Given a 2D integer array intervals where intervals[i] = [left_i, right_i], and an integer array queries, find the minimum size of an interval that contains the query value \(q\). If no such interval exists, return -1.

Real-World Application

Common in range-based data retrieval (e.g., finding the smallest policy matching a specific timestamp, or finding the cheapest service coverage for a location).

🛠️ Constraints & Edge Cases

  • \(1 \le \text{intervals.length}, \text{queries.length} \le 10^5\)
  • \(1 \le \text{left}_i \le \text{right}_i \le 10^7\)
  • \(1 \le q_j \le 10^7\)
  • Edge Cases to Watch:
    • No interval matches a query (return -1).
    • Intervals are very large or queries are outside all ranges.

🧠 Approach & Intuition

The Aha! Moment

Sort both intervals and queries. As you iterate through the sorted queries, push all intervals that could possibly cover the query into a Min-Heap. The top of the heap (by size) will be the answer for that query.

🐢 Brute Force (Naive)

For each query, iterate through all \(N\) intervals to find the one with the minimum size that covers it.
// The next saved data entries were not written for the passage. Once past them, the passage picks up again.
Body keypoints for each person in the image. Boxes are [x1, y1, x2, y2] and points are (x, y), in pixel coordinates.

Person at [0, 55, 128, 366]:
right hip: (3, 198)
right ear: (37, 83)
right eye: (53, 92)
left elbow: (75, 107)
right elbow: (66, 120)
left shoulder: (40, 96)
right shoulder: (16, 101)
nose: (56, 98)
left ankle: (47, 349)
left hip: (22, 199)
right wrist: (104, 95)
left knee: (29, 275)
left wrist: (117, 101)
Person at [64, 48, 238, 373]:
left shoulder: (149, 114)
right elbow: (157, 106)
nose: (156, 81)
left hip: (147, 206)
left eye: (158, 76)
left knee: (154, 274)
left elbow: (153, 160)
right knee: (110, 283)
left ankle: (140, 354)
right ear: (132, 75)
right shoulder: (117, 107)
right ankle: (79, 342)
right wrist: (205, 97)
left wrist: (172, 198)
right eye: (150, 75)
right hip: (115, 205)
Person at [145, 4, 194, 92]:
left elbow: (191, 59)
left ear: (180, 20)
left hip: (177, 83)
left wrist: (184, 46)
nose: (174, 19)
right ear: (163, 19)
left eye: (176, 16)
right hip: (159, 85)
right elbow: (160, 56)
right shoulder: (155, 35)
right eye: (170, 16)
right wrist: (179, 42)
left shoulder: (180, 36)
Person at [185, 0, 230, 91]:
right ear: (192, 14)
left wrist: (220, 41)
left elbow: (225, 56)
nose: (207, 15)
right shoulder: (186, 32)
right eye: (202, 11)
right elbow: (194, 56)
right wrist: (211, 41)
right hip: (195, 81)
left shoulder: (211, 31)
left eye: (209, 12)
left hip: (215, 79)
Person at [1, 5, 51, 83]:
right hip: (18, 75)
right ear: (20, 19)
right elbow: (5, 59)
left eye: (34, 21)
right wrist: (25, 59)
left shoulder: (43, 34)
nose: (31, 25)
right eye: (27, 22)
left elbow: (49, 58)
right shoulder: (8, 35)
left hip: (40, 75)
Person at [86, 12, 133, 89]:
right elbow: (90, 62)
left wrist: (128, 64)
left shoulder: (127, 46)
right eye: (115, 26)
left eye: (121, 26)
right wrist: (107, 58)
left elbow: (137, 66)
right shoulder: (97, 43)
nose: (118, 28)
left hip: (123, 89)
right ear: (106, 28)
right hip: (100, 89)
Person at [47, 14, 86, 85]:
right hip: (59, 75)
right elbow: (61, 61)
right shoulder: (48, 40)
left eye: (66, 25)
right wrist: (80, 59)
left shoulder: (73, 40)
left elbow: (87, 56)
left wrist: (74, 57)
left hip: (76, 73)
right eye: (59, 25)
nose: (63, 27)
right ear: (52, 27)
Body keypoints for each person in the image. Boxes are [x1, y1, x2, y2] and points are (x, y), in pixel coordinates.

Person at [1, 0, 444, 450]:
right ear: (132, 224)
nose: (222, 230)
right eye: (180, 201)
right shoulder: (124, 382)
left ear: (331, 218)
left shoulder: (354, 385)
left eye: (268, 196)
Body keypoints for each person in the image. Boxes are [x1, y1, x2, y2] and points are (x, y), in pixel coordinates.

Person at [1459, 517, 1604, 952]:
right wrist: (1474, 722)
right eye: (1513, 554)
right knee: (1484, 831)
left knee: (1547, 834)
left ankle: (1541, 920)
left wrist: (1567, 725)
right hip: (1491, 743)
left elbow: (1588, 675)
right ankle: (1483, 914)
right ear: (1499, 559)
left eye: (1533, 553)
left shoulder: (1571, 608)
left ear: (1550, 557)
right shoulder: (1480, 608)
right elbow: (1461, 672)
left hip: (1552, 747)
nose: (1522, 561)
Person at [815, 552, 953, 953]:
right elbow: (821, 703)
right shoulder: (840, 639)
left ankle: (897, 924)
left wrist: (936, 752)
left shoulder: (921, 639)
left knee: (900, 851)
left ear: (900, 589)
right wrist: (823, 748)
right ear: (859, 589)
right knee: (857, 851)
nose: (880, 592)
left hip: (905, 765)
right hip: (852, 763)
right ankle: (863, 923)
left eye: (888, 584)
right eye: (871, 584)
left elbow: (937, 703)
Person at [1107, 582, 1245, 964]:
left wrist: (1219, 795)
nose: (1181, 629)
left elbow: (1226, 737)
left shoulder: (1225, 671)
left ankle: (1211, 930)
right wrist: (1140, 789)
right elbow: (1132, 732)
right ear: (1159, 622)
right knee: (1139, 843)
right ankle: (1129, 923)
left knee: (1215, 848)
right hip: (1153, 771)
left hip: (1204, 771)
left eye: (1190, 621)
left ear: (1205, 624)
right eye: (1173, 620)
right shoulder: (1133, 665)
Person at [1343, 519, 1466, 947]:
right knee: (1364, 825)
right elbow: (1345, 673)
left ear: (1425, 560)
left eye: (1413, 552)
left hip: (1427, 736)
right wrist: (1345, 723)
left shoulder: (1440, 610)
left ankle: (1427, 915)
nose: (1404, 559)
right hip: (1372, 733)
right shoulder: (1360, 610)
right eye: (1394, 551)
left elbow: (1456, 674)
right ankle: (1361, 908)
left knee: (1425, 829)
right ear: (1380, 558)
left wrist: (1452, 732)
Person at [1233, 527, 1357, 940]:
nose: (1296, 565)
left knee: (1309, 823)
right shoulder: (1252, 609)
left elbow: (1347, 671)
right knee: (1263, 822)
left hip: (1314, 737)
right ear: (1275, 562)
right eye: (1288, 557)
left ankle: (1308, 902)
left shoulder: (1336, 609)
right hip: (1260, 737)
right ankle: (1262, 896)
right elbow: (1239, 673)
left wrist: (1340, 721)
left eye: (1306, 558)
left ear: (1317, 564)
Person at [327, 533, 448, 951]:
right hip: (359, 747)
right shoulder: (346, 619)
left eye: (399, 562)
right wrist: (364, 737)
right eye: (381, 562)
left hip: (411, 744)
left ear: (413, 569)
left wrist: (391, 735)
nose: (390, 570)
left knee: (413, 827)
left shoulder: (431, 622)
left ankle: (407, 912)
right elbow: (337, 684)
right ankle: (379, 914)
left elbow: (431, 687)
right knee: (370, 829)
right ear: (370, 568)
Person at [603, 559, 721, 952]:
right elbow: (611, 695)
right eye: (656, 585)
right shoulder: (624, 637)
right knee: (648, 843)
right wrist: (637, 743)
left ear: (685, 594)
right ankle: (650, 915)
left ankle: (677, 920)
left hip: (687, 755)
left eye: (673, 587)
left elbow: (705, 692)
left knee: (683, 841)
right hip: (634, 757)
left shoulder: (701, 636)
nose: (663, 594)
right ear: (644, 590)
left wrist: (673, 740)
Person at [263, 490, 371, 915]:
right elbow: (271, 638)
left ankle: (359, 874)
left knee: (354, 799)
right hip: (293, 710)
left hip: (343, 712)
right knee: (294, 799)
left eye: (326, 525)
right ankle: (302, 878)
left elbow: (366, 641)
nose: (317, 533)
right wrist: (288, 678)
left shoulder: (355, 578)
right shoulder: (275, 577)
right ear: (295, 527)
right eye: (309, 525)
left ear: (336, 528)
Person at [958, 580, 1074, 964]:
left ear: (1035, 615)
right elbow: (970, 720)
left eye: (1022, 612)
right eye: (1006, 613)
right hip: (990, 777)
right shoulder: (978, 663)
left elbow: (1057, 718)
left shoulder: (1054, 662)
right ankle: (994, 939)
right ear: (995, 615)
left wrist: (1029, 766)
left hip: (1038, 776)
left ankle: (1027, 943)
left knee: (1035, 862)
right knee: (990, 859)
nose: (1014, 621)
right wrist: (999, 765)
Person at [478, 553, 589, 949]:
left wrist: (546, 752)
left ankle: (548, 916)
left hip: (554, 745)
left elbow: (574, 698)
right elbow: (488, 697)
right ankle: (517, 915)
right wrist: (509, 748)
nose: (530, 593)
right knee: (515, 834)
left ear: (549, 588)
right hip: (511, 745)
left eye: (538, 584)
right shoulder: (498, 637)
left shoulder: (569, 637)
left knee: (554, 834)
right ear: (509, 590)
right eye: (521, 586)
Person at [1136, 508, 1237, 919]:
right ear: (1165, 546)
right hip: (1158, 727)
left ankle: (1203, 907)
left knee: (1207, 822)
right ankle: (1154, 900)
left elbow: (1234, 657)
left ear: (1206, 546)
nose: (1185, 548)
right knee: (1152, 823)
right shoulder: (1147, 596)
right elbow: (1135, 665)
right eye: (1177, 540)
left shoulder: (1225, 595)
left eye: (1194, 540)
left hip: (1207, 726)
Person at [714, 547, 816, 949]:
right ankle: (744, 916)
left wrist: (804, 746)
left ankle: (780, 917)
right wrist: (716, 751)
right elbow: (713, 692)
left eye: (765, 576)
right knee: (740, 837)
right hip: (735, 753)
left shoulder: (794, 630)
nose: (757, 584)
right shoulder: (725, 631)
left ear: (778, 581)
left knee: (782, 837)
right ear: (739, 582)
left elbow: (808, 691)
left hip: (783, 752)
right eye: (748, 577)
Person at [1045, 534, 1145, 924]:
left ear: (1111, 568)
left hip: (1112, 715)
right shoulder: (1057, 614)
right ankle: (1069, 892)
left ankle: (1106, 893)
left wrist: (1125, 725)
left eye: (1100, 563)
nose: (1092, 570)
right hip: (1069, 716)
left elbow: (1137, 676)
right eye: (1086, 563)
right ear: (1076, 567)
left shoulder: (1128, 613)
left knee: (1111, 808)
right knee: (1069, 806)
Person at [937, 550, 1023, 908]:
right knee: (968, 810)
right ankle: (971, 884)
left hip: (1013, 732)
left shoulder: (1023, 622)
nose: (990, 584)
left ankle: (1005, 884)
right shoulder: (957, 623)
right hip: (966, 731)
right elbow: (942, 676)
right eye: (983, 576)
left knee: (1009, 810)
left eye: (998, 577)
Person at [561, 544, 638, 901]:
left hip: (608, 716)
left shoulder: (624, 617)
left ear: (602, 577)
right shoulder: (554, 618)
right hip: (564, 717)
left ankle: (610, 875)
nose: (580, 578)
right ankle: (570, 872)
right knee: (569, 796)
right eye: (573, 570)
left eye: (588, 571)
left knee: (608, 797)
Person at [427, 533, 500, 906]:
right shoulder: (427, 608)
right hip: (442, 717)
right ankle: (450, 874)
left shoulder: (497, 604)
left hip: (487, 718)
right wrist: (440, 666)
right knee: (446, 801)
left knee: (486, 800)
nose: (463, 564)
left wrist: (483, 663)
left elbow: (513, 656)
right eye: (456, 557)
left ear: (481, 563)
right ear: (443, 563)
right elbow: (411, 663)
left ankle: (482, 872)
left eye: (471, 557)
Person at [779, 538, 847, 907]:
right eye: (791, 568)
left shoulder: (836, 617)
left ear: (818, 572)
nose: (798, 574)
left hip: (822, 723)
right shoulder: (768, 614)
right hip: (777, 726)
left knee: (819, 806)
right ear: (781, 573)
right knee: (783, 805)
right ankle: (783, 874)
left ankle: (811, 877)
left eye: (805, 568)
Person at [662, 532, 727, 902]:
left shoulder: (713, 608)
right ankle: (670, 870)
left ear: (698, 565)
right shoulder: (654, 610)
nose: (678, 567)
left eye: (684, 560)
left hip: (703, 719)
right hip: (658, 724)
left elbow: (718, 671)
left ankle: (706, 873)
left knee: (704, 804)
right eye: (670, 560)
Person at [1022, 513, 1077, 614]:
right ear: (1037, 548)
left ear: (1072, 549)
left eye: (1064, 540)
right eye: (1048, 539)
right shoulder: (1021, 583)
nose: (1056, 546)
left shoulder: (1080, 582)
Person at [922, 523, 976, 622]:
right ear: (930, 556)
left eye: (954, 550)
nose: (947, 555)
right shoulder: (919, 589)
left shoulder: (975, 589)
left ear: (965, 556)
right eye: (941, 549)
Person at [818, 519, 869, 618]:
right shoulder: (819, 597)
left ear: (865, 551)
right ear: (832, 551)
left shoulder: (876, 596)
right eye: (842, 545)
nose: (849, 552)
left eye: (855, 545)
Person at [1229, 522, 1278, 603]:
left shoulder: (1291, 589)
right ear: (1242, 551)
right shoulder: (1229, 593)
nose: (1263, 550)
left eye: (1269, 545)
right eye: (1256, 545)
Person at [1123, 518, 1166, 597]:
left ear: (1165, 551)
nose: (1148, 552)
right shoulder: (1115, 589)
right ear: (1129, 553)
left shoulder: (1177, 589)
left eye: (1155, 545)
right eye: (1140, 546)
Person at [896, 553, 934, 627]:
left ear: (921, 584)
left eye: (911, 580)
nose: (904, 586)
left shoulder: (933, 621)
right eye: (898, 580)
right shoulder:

Complexity \(\mathcal{O}(N \times Q)\), which will time out.

🐇 Optimal Approach

  1. Sort intervals by start time.
  2. Sort queries while keeping track of their original indices.
  3. Use a Min-Heap to store (size, end_time) of intervals that start at or before the current query.
  4. For each query:
    • Add all eligible intervals to the heap.
    • Remove intervals from the heap whose end time is before the query.
    • The top of the heap is the smallest valid interval.

🧩 Visual Tracing

graph LR
    Q1[Sorted Query 1] --> H[Min-Heap: <size, end>]
    H --> S{Pop invalid intervals}
    S --> A[Top of Heap = Min Size]

💻 Solution Implementation

(Implementation details need to be added...)

⏱️ Complexity Analysis

  • Time Complexity: \(\mathcal{O}((N+Q) \log (N+Q))\) for sorting and heap operations.
  • Space Complexity: \(\mathcal{O}(N+Q)\) for storing intervals, queries, and the heap.

🎤 Interview Toolkit

  • Alternative Data Structures: An Interval Tree or Segment Tree could also solve this, but they are significantly more complex to implement.
  • Harder Variant: What if you had to return all valid intervals? What if the intervals were dynamic (updates)?